*STATED EXERCISE 1*
Extract the stretch of the AI-in-finance panel summary from "At the AI in" through "panel discussion here.", copying it word for word.
*STATED EXERCISE 2*
Copy the rows from their first line through the line containing "v(-17.15, -59.26) *", keeping both of those lines and reproducing each line without any change.

*READING TEXT*
At the AI in Finance Summit, NY, in December 2020, we had a panel discussion on the state of responsible AI with a group of model risk specialists from the financial services and tech industries. Below is a summary of the discussion. You can watch the full panel discussion here.
Panel Discussion: Accelerating AI Risk Mitigation with XAI & Continuous Monitoring
How is AI in Finance changing the traditional practice of model risk management?
Model risk management (MRM) is a well-established practice in banking, but one that is also growing and changing rapidly due to advancements in AI. “We run banks with models,” said Agus Sudjianto (EVP & Head of Model Risk, Wells Fargo)—a statement echoed by Jacob Kosoff (Head of MRM & Validation, Regions Bank), who added that 30% of his team’s models are now machine learning models instead of traditional statistical approaches. Innovations from Silicon Valley, such as TensorFlow, PyTorch, and other frameworks that are predominately for deep learning, have made their way to Wall Street, accelerating the adoption of AI in Finance.

*WORKING DATA*

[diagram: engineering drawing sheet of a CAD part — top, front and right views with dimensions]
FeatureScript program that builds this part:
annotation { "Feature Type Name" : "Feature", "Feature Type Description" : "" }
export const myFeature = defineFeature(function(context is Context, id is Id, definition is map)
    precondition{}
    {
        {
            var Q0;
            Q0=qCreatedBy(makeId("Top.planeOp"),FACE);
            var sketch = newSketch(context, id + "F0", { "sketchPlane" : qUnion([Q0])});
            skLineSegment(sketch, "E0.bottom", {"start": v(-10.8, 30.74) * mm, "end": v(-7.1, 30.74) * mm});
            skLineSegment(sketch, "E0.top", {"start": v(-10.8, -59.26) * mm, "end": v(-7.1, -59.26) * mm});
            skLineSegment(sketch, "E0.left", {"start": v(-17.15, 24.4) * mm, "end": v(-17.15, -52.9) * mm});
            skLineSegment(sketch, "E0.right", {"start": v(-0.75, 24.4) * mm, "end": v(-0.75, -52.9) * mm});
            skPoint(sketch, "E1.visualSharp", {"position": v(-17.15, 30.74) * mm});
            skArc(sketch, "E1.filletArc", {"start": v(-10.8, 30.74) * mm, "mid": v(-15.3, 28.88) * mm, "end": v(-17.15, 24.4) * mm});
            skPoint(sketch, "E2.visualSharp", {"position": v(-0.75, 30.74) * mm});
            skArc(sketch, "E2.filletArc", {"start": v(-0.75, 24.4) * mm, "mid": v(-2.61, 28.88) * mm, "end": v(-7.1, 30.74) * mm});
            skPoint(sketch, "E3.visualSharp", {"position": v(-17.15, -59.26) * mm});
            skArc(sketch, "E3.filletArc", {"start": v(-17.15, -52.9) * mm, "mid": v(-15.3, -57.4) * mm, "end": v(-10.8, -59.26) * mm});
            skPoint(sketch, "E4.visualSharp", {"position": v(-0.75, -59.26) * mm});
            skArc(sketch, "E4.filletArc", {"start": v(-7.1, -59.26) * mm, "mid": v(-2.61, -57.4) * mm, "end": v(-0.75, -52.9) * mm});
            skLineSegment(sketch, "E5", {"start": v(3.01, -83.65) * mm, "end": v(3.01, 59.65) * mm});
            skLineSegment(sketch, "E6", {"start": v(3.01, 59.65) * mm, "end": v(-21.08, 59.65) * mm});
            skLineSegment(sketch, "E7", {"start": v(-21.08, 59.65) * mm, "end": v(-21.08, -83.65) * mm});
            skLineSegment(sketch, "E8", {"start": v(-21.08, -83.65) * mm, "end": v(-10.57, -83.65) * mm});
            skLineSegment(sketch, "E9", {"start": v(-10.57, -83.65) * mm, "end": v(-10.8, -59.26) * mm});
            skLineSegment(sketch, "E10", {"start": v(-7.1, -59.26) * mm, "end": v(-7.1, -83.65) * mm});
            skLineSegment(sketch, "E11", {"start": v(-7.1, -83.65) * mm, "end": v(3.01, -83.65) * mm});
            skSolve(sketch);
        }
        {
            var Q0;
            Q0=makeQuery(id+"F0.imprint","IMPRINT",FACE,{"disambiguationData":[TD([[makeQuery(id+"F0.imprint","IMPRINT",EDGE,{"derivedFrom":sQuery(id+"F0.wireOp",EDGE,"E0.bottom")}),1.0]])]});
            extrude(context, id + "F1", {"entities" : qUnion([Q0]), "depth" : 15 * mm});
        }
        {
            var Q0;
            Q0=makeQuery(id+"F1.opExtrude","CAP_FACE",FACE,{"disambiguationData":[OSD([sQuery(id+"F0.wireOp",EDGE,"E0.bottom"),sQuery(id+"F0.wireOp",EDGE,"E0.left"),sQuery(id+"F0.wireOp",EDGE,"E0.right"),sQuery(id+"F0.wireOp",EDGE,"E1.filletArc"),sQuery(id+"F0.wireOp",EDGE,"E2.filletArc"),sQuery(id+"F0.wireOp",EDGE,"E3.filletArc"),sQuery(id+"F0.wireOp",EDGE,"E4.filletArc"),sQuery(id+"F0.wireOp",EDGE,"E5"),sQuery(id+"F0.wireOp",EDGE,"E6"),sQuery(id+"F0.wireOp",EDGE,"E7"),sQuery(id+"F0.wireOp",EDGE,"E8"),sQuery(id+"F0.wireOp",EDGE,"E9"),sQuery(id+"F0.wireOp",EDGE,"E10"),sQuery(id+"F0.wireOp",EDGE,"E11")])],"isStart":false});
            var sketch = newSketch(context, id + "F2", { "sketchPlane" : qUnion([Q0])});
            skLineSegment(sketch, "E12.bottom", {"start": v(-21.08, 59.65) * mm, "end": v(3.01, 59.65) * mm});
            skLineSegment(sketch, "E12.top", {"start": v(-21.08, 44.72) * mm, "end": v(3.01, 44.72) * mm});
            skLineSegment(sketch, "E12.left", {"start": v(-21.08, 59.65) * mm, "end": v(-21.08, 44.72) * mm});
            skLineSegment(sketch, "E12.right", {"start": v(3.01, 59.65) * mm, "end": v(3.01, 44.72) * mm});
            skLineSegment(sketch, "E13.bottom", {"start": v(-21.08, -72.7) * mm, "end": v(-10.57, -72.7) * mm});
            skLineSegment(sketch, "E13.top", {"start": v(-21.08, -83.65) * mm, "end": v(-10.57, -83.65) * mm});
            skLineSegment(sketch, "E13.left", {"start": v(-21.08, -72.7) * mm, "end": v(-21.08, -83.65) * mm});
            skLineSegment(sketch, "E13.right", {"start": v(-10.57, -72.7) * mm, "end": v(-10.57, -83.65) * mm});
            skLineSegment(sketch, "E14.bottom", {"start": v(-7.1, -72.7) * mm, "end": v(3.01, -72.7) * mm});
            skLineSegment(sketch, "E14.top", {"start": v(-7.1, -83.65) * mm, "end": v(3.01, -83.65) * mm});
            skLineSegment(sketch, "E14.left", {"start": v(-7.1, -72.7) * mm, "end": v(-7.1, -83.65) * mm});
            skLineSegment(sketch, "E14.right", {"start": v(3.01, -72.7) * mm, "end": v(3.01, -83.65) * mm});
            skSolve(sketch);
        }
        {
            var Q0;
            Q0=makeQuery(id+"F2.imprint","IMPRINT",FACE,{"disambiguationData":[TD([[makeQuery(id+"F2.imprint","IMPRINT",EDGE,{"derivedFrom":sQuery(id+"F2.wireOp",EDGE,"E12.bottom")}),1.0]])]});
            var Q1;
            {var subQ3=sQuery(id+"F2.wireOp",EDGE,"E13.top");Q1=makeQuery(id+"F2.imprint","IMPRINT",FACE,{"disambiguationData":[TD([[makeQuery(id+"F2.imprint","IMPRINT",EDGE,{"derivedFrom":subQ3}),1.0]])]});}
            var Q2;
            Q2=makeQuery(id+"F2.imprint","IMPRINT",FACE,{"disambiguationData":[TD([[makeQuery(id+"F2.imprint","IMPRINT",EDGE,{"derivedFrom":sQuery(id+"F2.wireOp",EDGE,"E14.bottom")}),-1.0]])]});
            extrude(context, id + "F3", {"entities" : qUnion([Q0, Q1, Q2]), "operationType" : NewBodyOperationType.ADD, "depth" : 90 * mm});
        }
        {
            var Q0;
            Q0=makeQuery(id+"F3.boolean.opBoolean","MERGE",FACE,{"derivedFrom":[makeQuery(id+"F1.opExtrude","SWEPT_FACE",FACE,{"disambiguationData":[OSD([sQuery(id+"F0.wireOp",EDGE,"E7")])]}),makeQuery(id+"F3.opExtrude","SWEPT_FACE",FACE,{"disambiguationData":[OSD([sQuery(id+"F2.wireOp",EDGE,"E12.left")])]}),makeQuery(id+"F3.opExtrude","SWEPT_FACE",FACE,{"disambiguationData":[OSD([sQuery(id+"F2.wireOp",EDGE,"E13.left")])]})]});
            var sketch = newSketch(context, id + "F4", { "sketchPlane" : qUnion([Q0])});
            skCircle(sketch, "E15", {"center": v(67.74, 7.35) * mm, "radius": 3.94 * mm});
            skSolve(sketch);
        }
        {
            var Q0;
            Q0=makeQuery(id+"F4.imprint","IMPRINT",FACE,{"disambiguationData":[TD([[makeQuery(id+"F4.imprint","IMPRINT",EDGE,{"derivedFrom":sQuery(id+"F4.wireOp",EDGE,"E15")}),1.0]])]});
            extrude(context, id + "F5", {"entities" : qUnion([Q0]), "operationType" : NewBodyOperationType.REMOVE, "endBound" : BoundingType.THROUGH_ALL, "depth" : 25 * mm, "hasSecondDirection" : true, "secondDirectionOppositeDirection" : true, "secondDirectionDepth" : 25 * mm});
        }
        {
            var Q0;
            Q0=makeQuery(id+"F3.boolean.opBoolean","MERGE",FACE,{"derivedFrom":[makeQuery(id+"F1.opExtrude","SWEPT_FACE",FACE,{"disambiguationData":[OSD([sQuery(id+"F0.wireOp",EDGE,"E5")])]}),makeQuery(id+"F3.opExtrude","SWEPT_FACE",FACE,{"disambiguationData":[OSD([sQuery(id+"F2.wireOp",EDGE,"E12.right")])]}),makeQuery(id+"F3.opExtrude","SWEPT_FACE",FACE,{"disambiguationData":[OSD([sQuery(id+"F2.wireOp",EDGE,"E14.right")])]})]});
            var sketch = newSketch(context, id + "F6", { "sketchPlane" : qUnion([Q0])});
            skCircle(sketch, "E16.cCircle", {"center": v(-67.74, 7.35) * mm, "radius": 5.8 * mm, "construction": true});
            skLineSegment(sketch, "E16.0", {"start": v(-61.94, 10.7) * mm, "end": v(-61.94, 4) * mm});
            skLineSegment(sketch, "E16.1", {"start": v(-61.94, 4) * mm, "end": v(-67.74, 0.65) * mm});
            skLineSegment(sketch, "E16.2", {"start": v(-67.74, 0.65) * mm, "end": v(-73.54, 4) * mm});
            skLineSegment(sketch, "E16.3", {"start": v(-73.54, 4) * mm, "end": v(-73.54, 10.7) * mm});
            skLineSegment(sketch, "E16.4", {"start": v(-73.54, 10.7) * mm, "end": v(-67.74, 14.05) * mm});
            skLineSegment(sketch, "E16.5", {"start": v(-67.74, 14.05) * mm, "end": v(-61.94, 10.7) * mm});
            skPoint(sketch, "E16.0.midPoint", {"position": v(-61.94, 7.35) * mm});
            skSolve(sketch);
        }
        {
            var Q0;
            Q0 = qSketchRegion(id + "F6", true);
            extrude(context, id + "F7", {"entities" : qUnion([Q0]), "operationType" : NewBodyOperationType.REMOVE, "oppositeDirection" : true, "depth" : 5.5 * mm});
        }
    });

*COMPLETE ANSWER 1*
At the AI in Finance Summit, NY, in December 2020, we had a panel discussion on the state of responsible AI with a group of model risk specialists from the financial services and tech industries. Below is a summary of the discussion. You can watch the full panel discussion here.

*COMPLETE ANSWER 2*
[diagram: engineering drawing sheet of a CAD part — top, front and right views with dimensions]
FeatureScript program that builds this part:
annotation { "Feature Type Name" : "Feature", "Feature Type Description" : "" }
export const myFeature = defineFeature(function(context is Context, id is Id, definition is map)
    precondition{}
    {
        {
            var Q0;
            Q0=qCreatedBy(makeId("Top.planeOp"),FACE);
            var sketch = newSketch(context, id + "F0", { "sketchPlane" : qUnion([Q0])});
            skLineSegment(sketch, "E0.bottom", {"start": v(-10.8, 30.74) * mm, "end": v(-7.1, 30.74) * mm});
            skLineSegment(sketch, "E0.top", {"start": v(-10.8, -59.26) * mm, "end": v(-7.1, -59.26) * mm});
            skLineSegment(sketch, "E0.left", {"start": v(-17.15, 24.4) * mm, "end": v(-17.15, -52.9) * mm});
            skLineSegment(sketch, "E0.right", {"start": v(-0.75, 24.4) * mm, "end": v(-0.75, -52.9) * mm});
            skPoint(sketch, "E1.visualSharp", {"position": v(-17.15, 30.74) * mm});
            skArc(sketch, "E1.filletArc", {"start": v(-10.8, 30.74) * mm, "mid": v(-15.3, 28.88) * mm, "end": v(-17.15, 24.4) * mm});
            skPoint(sketch, "E2.visualSharp", {"position": v(-0.75, 30.74) * mm});
            skArc(sketch, "E2.filletArc", {"start": v(-0.75, 24.4) * mm, "mid": v(-2.61, 28.88) * mm, "end": v(-7.1, 30.74) * mm});
            skPoint(sketch, "E3.visualSharp", {"position": v(-17.15, -59.26) * mm});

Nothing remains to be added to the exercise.